Overlooking Madison's Capitol Square, in a small, open office, four programmers are diligently working on the next great online game. The catch is they're not actually creating it. They're building the tools so that anyone, with or without experience, can create a web-based game that he or she can instantly share with anyone. The company is called Sharendipity.
Co-founders Mark Gehring, Greg Tracy, Dale Beermann, and Jeff Hoffman started work on Sharendipity in 2007. They didn't have a concept at first. "We sat around a table and brainstormed and prototyped all kinds of ideas," says Gehring. "One of the early ideas was to let kids visualize what's going on in algebra, to learn math by putting it into a 3D graphical world, to visualize equations rather than just memorize equations."

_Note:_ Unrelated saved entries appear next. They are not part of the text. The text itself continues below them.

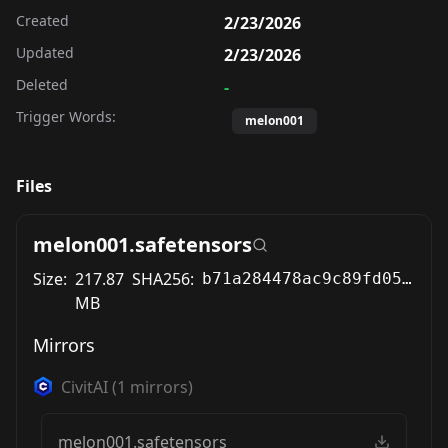
Created
2/23/2026
Updated
2/23/2026
Deleted
-
Trigger Words:
melon001
Files
melon001.safetensors
Size:
217.87
SHA256:
b71a284478ac9c89fd0553c8b983a9aced3a6b94fb3f48645e7fc10c26ac5398
MB
Mirrors
CivitAI
(
1
mirrors)
melon001.safetensors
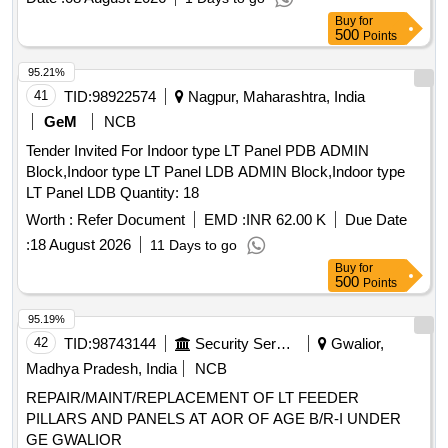
Buy
for
500
Points
95.21%
41
TID:
98922574
Nagpur, Maharashtra, India
GeM
NCB
Tender Invited For Indoor type LT Panel PDB ADMIN
Block,Indoor type LT Panel LDB ADMIN Block,Indoor type
LT Panel LDB Quantity: 18
Worth :
Refer Document
EMD :
INR 62.00 K
Due Date
:
18 August 2026
11 Days to go
Buy
for
500
Points
95.19%
42
TID:
98743144
Security Services
Gwalior,
Madhya Pradesh, India
NCB
REPAIR/MAINT/REPLACEMENT OF LT FEEDER
PILLARS AND PANELS AT AOR OF AGE B/R-I UNDER
GE GWALIOR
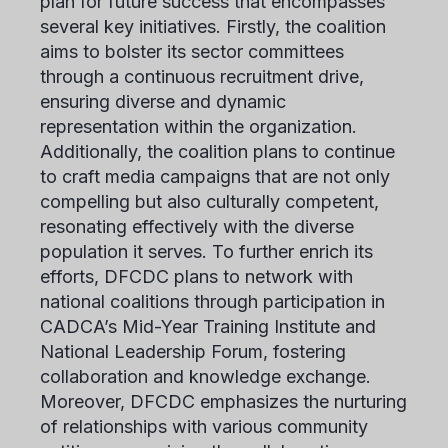
plan for future success that encompasses
several key initiatives. Firstly, the coalition
aims to bolster its sector committees
through a continuous recruitment drive,
ensuring diverse and dynamic
representation within the organization.
Additionally, the coalition plans to continue
to craft media campaigns that are not only
compelling but also culturally competent,
resonating effectively with the diverse
population it serves. To further enrich its
efforts, DFCDC plans to network with
national coalitions through participation in
CADCA’s Mid-Year Training Institute and
National Leadership Forum, fostering
collaboration and knowledge exchange.
Moreover, DFCDC emphasizes the nurturing
of relationships with various community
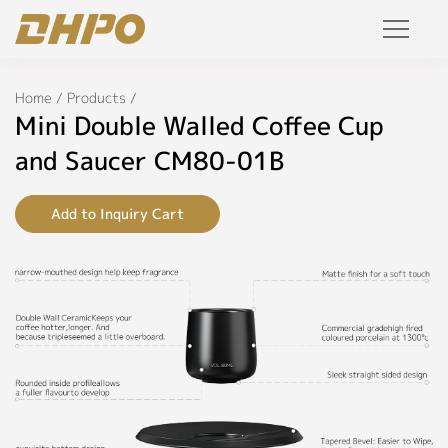
Specifications
Products
Home
/
Products
/
◉
Name:
Mini Double Walled Coffee Cup
Mini
Solution
Double
and Saucer CM80-01B
Walled
Coffee
Project
Cup
Add to Inquiry Cart
and
Saucer
Service
◉
Model:
Join Us
CM80-
01B
Personalized Customization
◉
Color:
Private Label
Black,
White,
R&D Manufacture Solution
Grey,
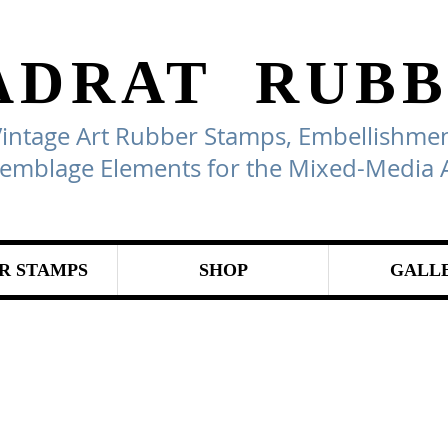
ADRAT
RUBB
Vintage Art Rubber Stamps, Embellishmen
emblage Elements for the Mixed-Media A
R STAMPS
SHOP
GALL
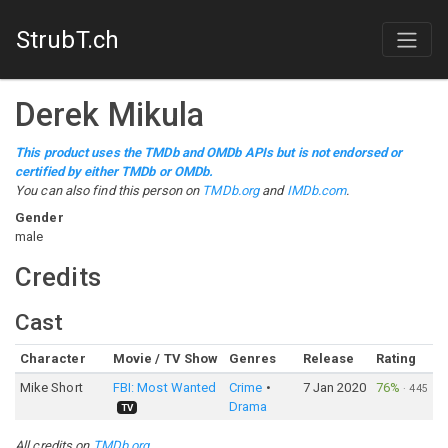
StrubT.ch
Derek Mikula
This product uses the TMDb and OMDb APIs but is not endorsed or
certified by either TMDb or OMDb.
You can also find this person on
TMDb.org
and
IMDb.com
.
Gender
male
Credits
Cast
Character
Movie / TV Show
Genres
Release
Rating
Mike Short
FBI: Most Wanted
Crime
7 Jan 2020
76%
·
445
Drama
TV
All credits on
TMDb.org
.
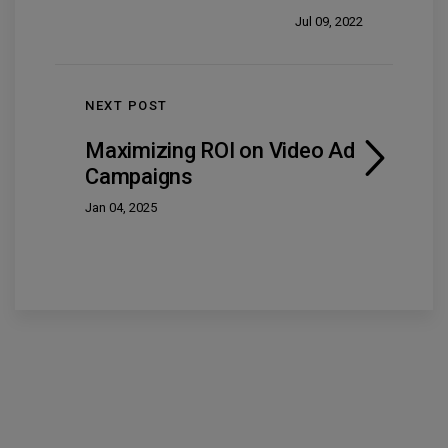
Jul 09, 2022
NEXT POST
Maximizing ROI on Video Ad
Campaigns
Jan 04, 2025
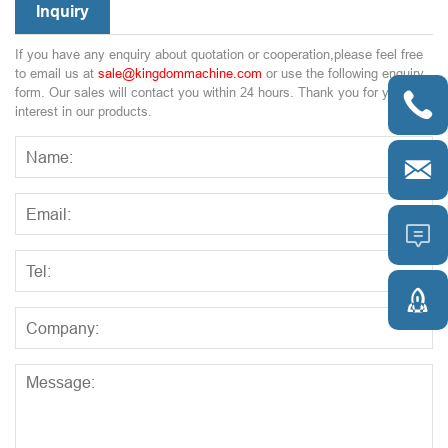
Inquiry
If you have any enquiry about quotation or cooperation,please feel free
to email us at
sale@kingdommachine.com
or use the following enquiry
form. Our sales will contact you within 24 hours. Thank you for your

interest in our products.



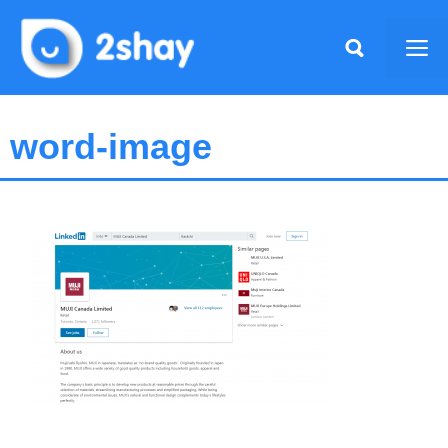
Skip
to
Me
content
word-image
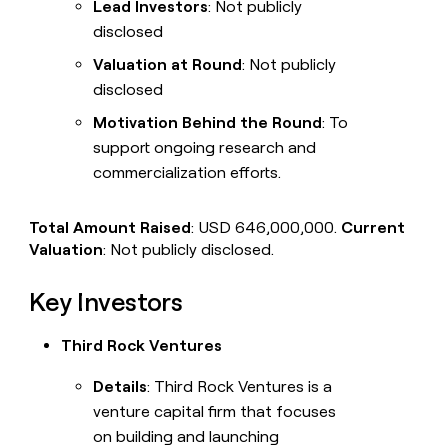
Lead Investors
: Not publicly
disclosed
Valuation at Round
: Not publicly
disclosed
Motivation Behind the Round
: To
support ongoing research and
commercialization efforts.
Total Amount Raised
: USD 646,000,000.
Current
Valuation
: Not publicly disclosed.
Key Investors
Third Rock Ventures
Details
: Third Rock Ventures is a
venture capital firm that focuses
on building and launching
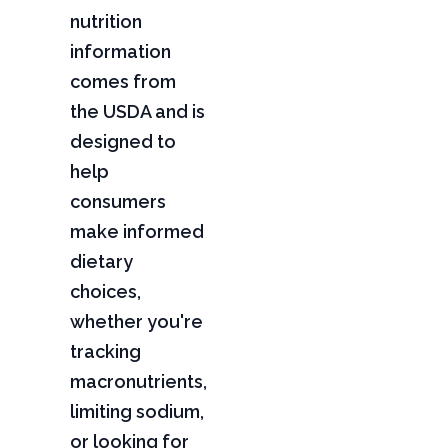
nutrition
information
comes from
the USDA and is
designed to
help
consumers
make informed
dietary
choices,
whether you're
tracking
macronutrients,
limiting sodium,
or looking for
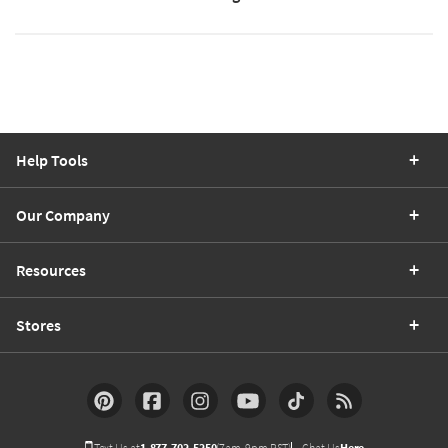
Help Tools
Our Company
Resources
Stores
Text Us at
1-877-702-5250
(7am-9pm PST)
Chat Us
Here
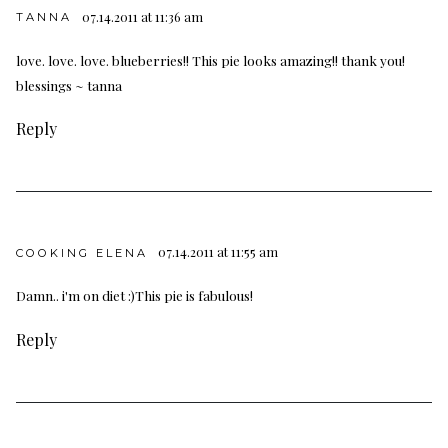
07.14.2011 at 11:36 am
TANNA
love. love. love. blueberries!! This pie looks amazing!! thank you!
blessings ~ tanna
Reply
07.14.2011 at 11:55 am
COOKING ELENA
Damn.. i'm on diet :)This pie is fabulous!
Reply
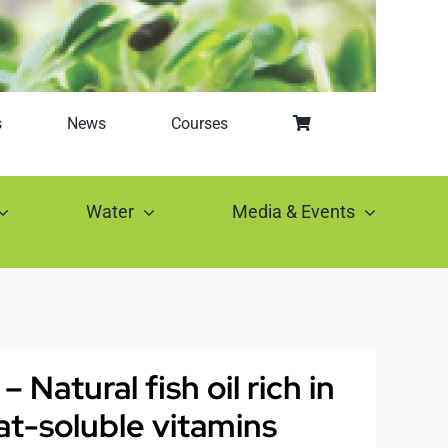
s
News
Courses
Water
Media & Events
Natural fish oil rich in
at-soluble vitamins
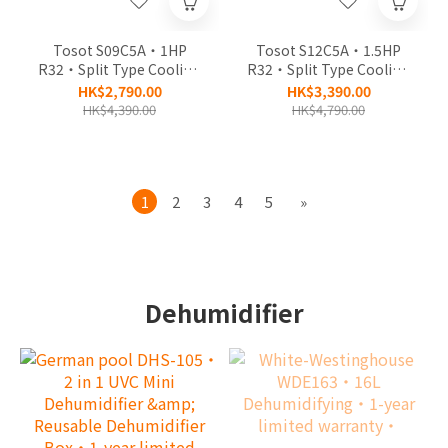
Tosot S09C5A‧1HP
Tosot S12C5A‧1.5HP
R32‧Split Type Cooling
R32‧Split Type Cooling
Air Conditioner‧2-year
Air Conditioner‧2-year
HK$2,790.00
HK$3,390.00
limited warranty, 5-year
limited warranty, 5-year
HK$4,390.00
HK$4,790.00
warranty of
warranty of
Compressor‧
Compressor‧
1
2
3
4
5
»
Dehumidifier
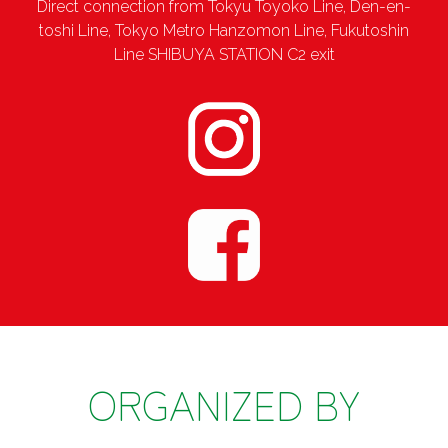
Direct connection from Tokyu Toyoko Line, Den-en-
toshi Line, Tokyo Metro Hanzomon Line, Fukutoshin
Line SHIBUYA STATION C2 exit
ORGANIZED BY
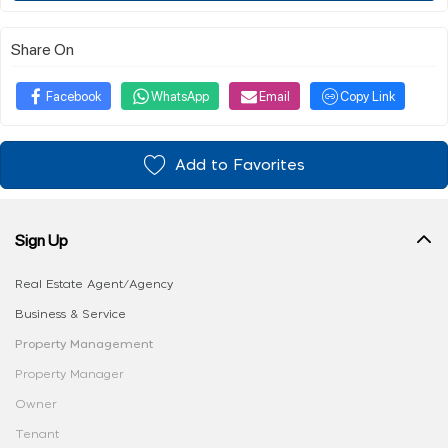
Share On
Facebook
WhatsApp
Email
Copy Link
Add to Favorites
Sign Up
Real Estate Agent/Agency
Business & Service
Property Management
Property Manager
Owner
Tenant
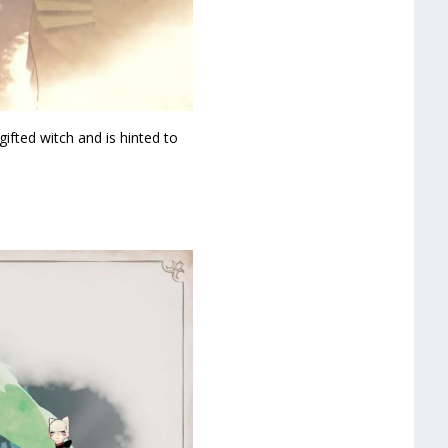
ifted witch and is hinted to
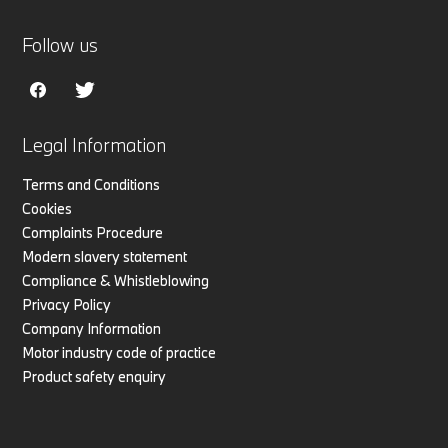
Follow us
Legal Information
Terms and Conditions
Cookies
Complaints Procedure
Modern slavery statement
Compliance & Whistleblowing
Privacy Policy
Company Information
Motor industry code of practice
Product safety enquiry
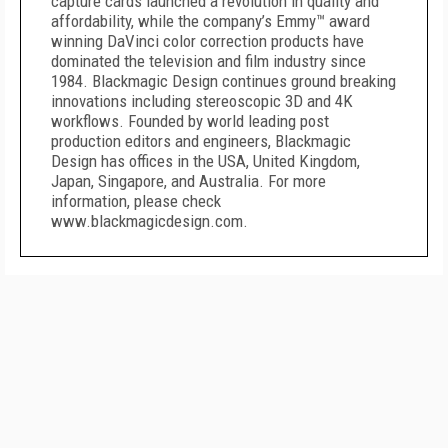
capture cards launched a revolution in quality and
affordability, while the company’s Emmy™ award
winning DaVinci color correction products have
dominated the television and film industry since
1984. Blackmagic Design continues ground breaking
innovations including stereoscopic 3D and 4K
workflows. Founded by world leading post
production editors and engineers, Blackmagic
Design has offices in the USA, United Kingdom,
Japan, Singapore, and Australia. For more
information, please check
www.blackmagicdesign.com.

That led to the notion that they could "create a platform that would let people interested in math create that [themselves], let people interested in physics create physics educational software, let people interested in games create games," explains Gehring. "And that's what became Sharendipity."
These sorts of simple games, dubbed "casual games," are very popular now on platforms ranging from the web to cell phones to iPods and are expanding on what Solitaire and Tetris began years ago. Casual games played from within social networking sites such as Facebook have become so addictive among their fans that they now rank as a threat to office work and big video game publishers alike. Although these simple puzzle, action and strategy games thrive on players being able to quickly pick them up and play, their creation has up until now been left to professionals or, at best, dedicated hobbyists.
Sharendipity aims to empower people in the same way that YouTube lets average users make and broadcast videos. The concept is simple.
Fledgling programmers can choose from a dozen game types and then customize the graphics and sounds from samples. Or, artwork can be self-created and uploaded. The ambitious can use the tools to make a completely original game.
Take, for instance, the age-old shell game, in which an object is hidden under one of three shells. The shells are then shuffled, and the player tries to pick the correct one. This is one of the basic game templates on Sharendipity; others include Asteroids, Pursuit, Target Practice and Dodge. Templates can easily be customized graphically (instead of a shell, hide a UFO under Sarah Palin's head, for instance, or have Bucky Badger flying through the sky, or change the background so he's underwater). Tutorials are on the Sharendipity website to walk users through more functional alterations. After customizing, it's just a matter of trying the game out and clicking another button to share it with friends.
The tools and finished games on Sharendipity are available for anyone to use free now while still in beta. Eventually the company will launch a "marketplace" for in-game items, allowing creators to charge for elements that can then be used in other games. Currently Sharendipity is supported by advertising, but will share profits from ads to help encourage more users to create more games. Site users retain ownership of anything they create to put into their games.
"We aren't in the business of making games," says Greg Tracey. "We're just producing the platform that lets the community build games. The idea is that non-programmers can do that too, by reusing the small components that other people in the community contribute."
There isn't an approval process in place, making the relationship between Sharendipity and its users more collaborative than even the relatively open iPhone application store, which still requires the purchase of software and programming knowledge.
A major milestone for Sharendipity came a month ago, when it made the game player available in web browsers using Flash, software that runs much smoother for many users than the Java version that Sharendipity started with.
Sharendipity's Facebook page boasts over 500 users, but it's just a start. "We're platform-independent; the idea is that we'll eventually have an Xbox player or you could create the application from Facebook or from our website. It could run on an iPhone or an Xbox."
Sharendipity's plans for 2009 include increasing its staff and, eventually, launching the marketplace. There never will be a true final version, as the editor will be consistently enhanced and improved.
"Our business is to empower people to create things," says Gehring." "And the more places that creation gets played the better."